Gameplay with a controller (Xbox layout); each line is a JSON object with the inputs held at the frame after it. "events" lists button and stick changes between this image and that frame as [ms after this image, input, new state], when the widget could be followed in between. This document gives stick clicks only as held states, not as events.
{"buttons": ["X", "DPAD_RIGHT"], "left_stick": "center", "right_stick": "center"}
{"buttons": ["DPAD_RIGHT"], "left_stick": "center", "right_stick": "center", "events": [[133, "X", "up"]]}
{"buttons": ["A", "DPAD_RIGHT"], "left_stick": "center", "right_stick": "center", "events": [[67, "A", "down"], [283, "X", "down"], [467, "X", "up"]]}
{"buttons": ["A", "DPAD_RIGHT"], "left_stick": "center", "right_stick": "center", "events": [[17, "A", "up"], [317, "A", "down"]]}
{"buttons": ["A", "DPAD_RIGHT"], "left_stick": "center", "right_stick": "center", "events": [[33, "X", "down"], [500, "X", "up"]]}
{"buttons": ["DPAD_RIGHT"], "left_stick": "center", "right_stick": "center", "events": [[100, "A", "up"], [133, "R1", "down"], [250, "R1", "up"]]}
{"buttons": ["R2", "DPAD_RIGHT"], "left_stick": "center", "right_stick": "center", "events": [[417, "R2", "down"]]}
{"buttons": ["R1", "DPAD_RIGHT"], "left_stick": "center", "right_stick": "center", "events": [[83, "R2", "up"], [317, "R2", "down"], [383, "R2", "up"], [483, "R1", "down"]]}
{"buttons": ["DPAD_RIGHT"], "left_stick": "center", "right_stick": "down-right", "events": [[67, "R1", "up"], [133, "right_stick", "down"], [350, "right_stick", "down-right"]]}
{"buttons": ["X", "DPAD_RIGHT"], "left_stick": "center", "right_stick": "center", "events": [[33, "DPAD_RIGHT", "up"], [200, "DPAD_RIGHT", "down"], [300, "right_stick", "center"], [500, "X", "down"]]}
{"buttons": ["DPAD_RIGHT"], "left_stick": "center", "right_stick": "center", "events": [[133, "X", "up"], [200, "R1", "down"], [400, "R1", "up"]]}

Problem to work on :: All the data must be duplicated exactly, with nothing added or removed.

Answer box ::
Gameplay with a controller (Xbox layout); each line is a JSON object with the inputs held at the frame after it. "events" lists button and stick changes between this image and that frame as [ms after this image, input, new state], when the widget could be followed in between. This document gives stick clicks only as held states, not as events.
{"buttons": ["X", "DPAD_RIGHT"], "left_stick": "center", "right_stick": "center"}
{"buttons": ["DPAD_RIGHT"], "left_stick": "center", "right_stick": "center", "events": [[133, "X", "up"]]}
{"buttons": ["A", "DPAD_RIGHT"], "left_stick": "center", "right_stick": "center", "events": [[67, "A", "down"], [283, "X", "down"], [467, "X", "up"]]}
{"buttons": ["A", "DPAD_RIGHT"], "left_stick": "center", "right_stick": "center", "events": [[17, "A", "up"], [317, "A", "down"]]}
{"buttons": ["A", "DPAD_RIGHT"], "left_stick": "center", "right_stick": "center", "events": [[33, "X", "down"], [500, "X", "up"]]}
{"buttons": ["DPAD_RIGHT"], "left_stick": "center", "right_stick": "center", "events": [[100, "A", "up"], [133, "R1", "down"], [250, "R1", "up"]]}
{"buttons": ["R2", "DPAD_RIGHT"], "left_stick": "center", "right_stick": "center", "events": [[417, "R2", "down"]]}
{"buttons": ["R1", "DPAD_RIGHT"], "left_stick": "center", "right_stick": "center", "events": [[83, "R2", "up"], [317, "R2", "down"], [383, "R2", "up"], [483, "R1", "down"]]}
{"buttons": ["DPAD_RIGHT"], "left_stick": "center", "right_stick": "down-right", "events": [[67, "R1", "up"], [133, "right_stick", "down"], [350, "right_stick", "down-right"]]}
{"buttons": ["X", "DPAD_RIGHT"], "left_stick": "center", "right_stick": "center", "events": [[33, "DPAD_RIGHT", "up"], [200, "DPAD_RIGHT", "down"], [300, "right_stick", "center"], [500, "X", "down"]]}
{"buttons": ["DPAD_RIGHT"], "left_stick": "center", "right_stick": "center", "events": [[133, "X", "up"], [200, "R1", "down"], [400, "R1", "up"]]}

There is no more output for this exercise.